Nick Bunick, da NewView Capital, observa que a liquidez antecipada é saudável e um poderoso instrumento para atrair, motivar e reter talentos, especialmente em um mercado competitivo onde as empresas permanecem privadas por mais tempo. Kareem Amin, cofundador da Clay, afirmou que o objetivo é garantir que os ganhos não se concentrem em poucas mãos. Empresas de IA de rápido crescimento percebem que, sem oferecer liquidez, correm o risco de perder seus melhores profissionais para companhias mais estabelecidas como OpenAI e SpaceX, que frequentemente realizam vendas de tender.
Ken Sawyer, da Saints Capital, aponta um efeito colateral: a possibilidade de empresas permanecerem privadas por mais tempo, o que pode impactar a liquidez para investidores de risco e, consequentemente, para os Limited Partners (LPs). Se os LPs não obtiverem retornos em dinheiro, sua disposição em apoiar fundos de capital de risco pode diminuir, criando um ciclo desafiador para o ecossistema de venture capital.
OpenAI Lança Plataforma de Gerenciamento de Agentes de IA para Empresas
A OpenAI apresentou o OpenAI Frontier, uma nova plataforma projetada para auxiliar empresas na construção e gestão de agentes de inteligência artificial. O lançamento, anunciado na quinta-feira, foca em tornar o gerenciamento de agentes uma infraestrutura vital para a adoção de IA no ambiente corporativo. A Frontier é uma plataforma aberta, permitindo o gerenciamento de agentes criados fora do ecossistema OpenAI.

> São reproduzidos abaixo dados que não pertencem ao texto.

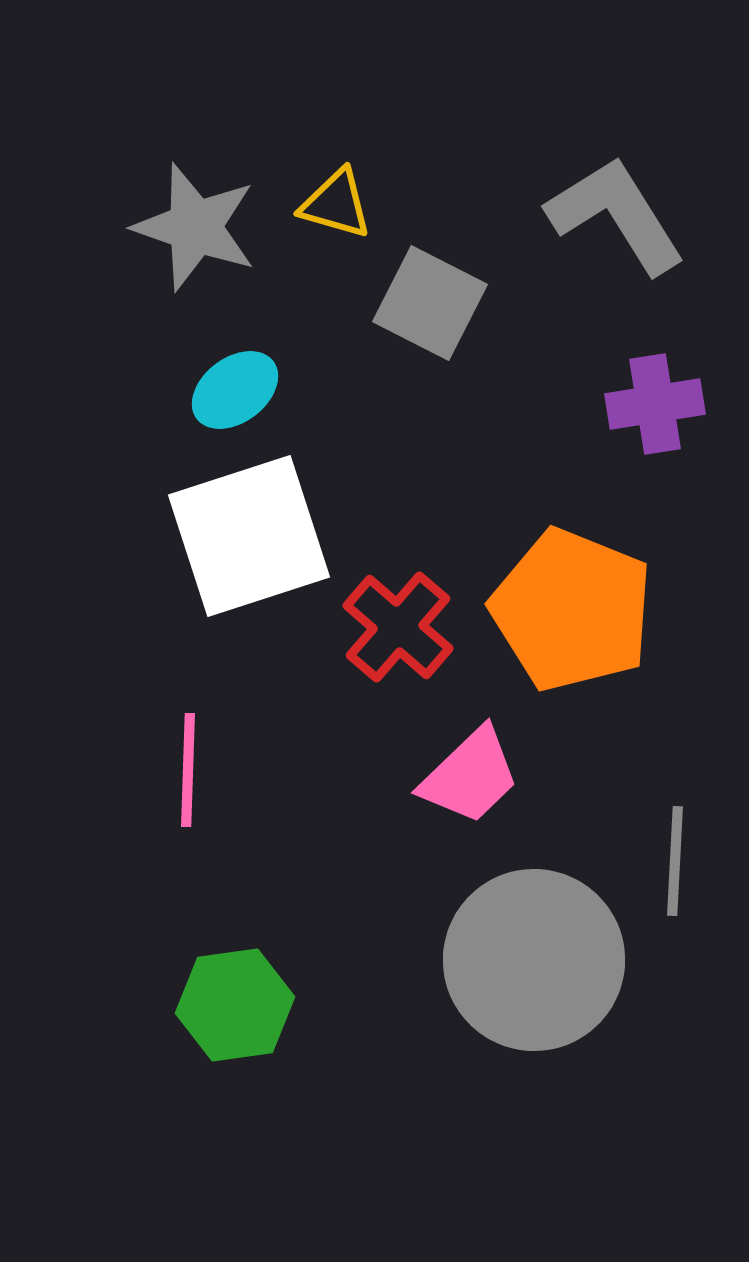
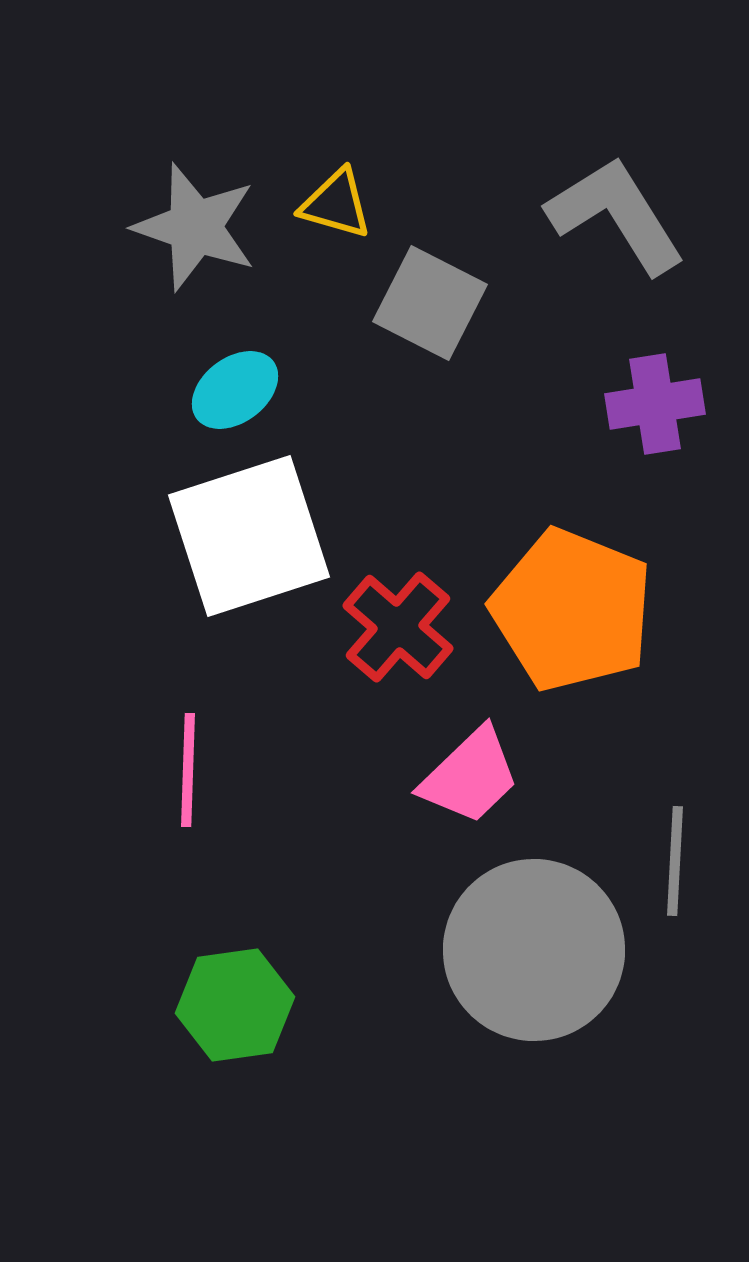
gray circle: moved 10 px up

Usuários da Frontier podem programar agentes de IA para se conectar a dados e aplicativos externos, executando tarefas que vão além da própria plataforma OpenAI. A plataforma também oferece controle sobre o acesso e as ações desses agentes. A OpenAI ressalta que a Frontier foi concebida para funcionar de maneira similar ao gerenciamento de funcionários humanos, incluindo um processo de integração para os agentes e um ciclo de feedback para aprimoramento contínuo. Empresas como HP, Oracle, State Farm e Uber já são clientes da Frontier, que atualmente está disponível para um número limitado de usuários, com expansão prevista para os próximos meses. Detalhes sobre preços não foram divulgados.
Com o crescente destaque dos agentes de IA em 2024, produtos de gerenciamento de agentes tornaram-se essenciais. A Salesforce já oferece o Agentforce, e outros players como LangChain e CrewAI também atuam nesse mercado. A Gartner, em um relatório de dezembro, classificou as plataformas de gerenciamento de agentes como o ‘ativo mais valioso em IA’ e uma infraestrutura indispensável para a adoção empresarial. O lançamento da Frontier pela OpenAI em 2026 está alinhado com sua estratégia de focar na adoção empresarial da IA, como evidenciado por acordos recentes com ServiceNow e Snowflake. A oferta de um produto como a Frontier é um passo promissor para a OpenAI consolidar sua posição no espaço corporativo.